Evasão escolar e a realidade brasileira
Enviada em 30/10/2019
O sociólogo francês Émile Durkhein afirma que, “O papel da ação educativa é formar um cidadão que tomará parte do espaço público, não somente o desenvolvimento individual do aluno”. Nessa perspectiva, sanar a evasão escolar ainda presente na sociedade brasileira pode, não somente contribuir com mais oportunidades para o indivíduo, mas também contribuir com a sociedade como um todo. Entretanto, casos de gravidez na adolescência e a necessidade de ajudar nas despesas familiares, são fatores que corroboram com a problemática da evasão.
A priori, é visto que um dos motivos que levam jovens brasileiros à evasão escolar, dentro do público feminino, é a gravidez indesejada durante a adolescência.
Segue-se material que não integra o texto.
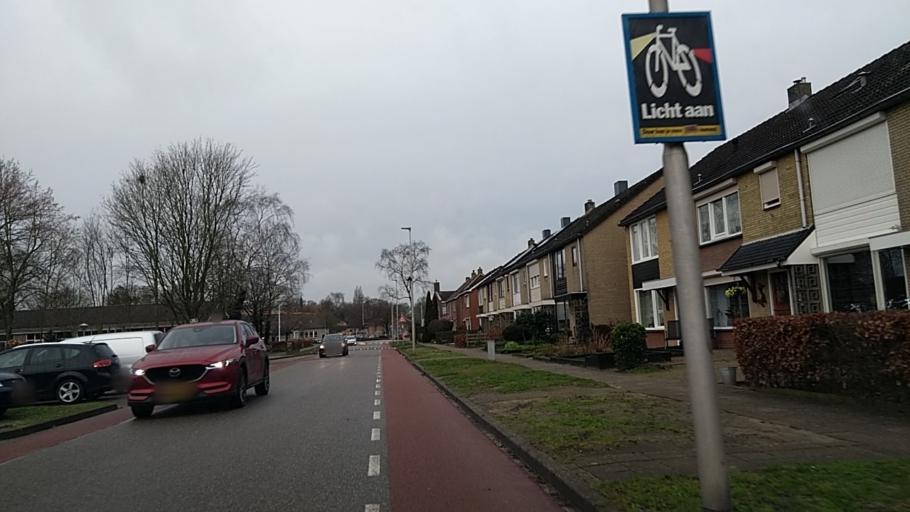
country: NL
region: Overijssel
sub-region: Gemeente Zwartewaterland
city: Hasselt
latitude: 52.5891
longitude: 6.1031
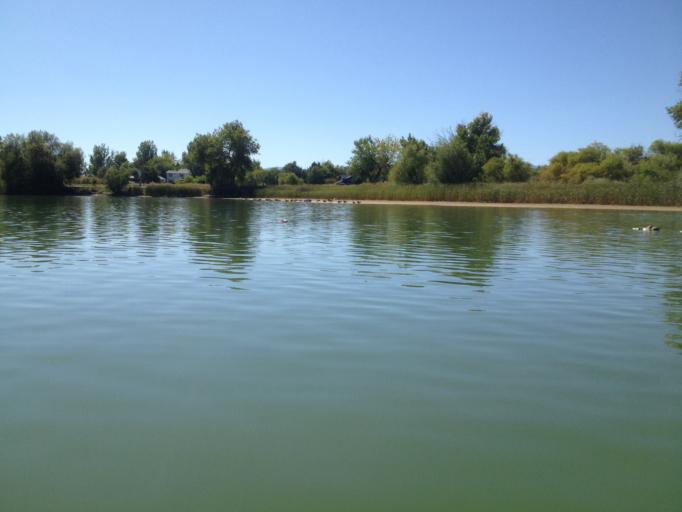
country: US
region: Colorado
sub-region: Boulder County
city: Louisville
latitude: 39.9951
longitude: -105.1146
Esse fato é evidenciado por uma pesquisa realizada pela Organização Mundial de Saúde, onde revela que o Brasil é o país com maiores índices de gravidez na adolescência na América Latina. Como consequência, a maior parte dessas meninas abandonam os estudos e, com isso, se submetem a subempregos para conseguirem o sustento. Esse fato, a longo prazo, pode ser o responsável por manter essa jovem na linha da pobreza, tornando precária a situação de vida da mãe e da criança.
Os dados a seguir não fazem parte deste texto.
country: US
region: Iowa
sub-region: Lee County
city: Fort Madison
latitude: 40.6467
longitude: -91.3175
Outrossim, indo contra a Constituição Federal de 1988, que garante a “Educação de todos como dever do estado e da família”, muitos jovens de comunidades carentes encontram-se fora do âmbito escolar, para poderem trabalhar e ajudar nas finanças da família. Assim, adolescentes desistem de seus sonhos, motivados a levar uma ajuda financeira para seus lares. Prova disso, é visto na pesquisa realizada pela Fundação Getúlio Vargas, em que 33% dos jovens fora da escola alegam a necessidade de trabalhar para o sustento próprio e de sua família. Evidenciando, que medidas devem ser tomadas, também, na geração de renda.
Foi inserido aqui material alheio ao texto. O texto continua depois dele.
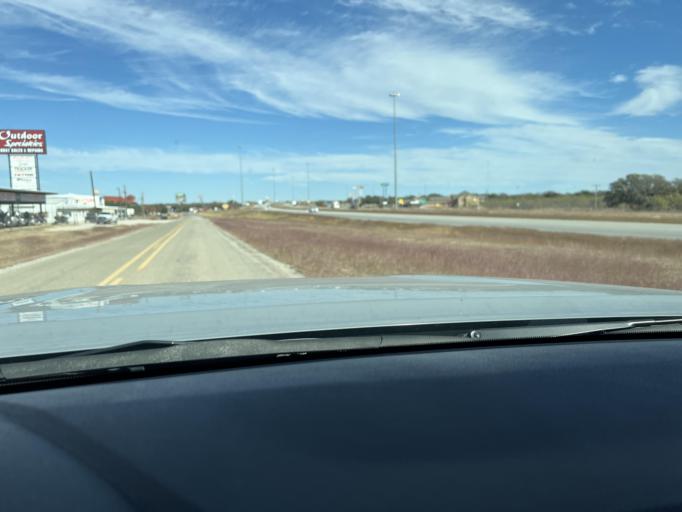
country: US
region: Texas
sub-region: Eastland County
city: Eastland
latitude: 32.3963
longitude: -98.7942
É imprescindível, portanto, que haja a diminuição da evasão escolar na sociedade. Para isso, cabe ao Ministério da Saúde, em conjunto com o Ministério da Educação, promover palestras e rodas de conversa a respeito da educação sexual, ensinando para os jovens sobre os meios contraceptivos e mostrando as responsabilidades trazidas por uma gestação, visando uma maior conscientização e possível diminuição de ocorrências. Ademais, cabe ao Governo Federal, através de políticas públicas, gerar um crédito estudantil para alunos de escolas públicas de baixa renda, a fim de evitar que os alunos troquem os estudos pelo mercado de trabalho precocemente. Assim, seguindo o pensamento de Durkhein, o espaço público será transformado pelos futuros cidadãos.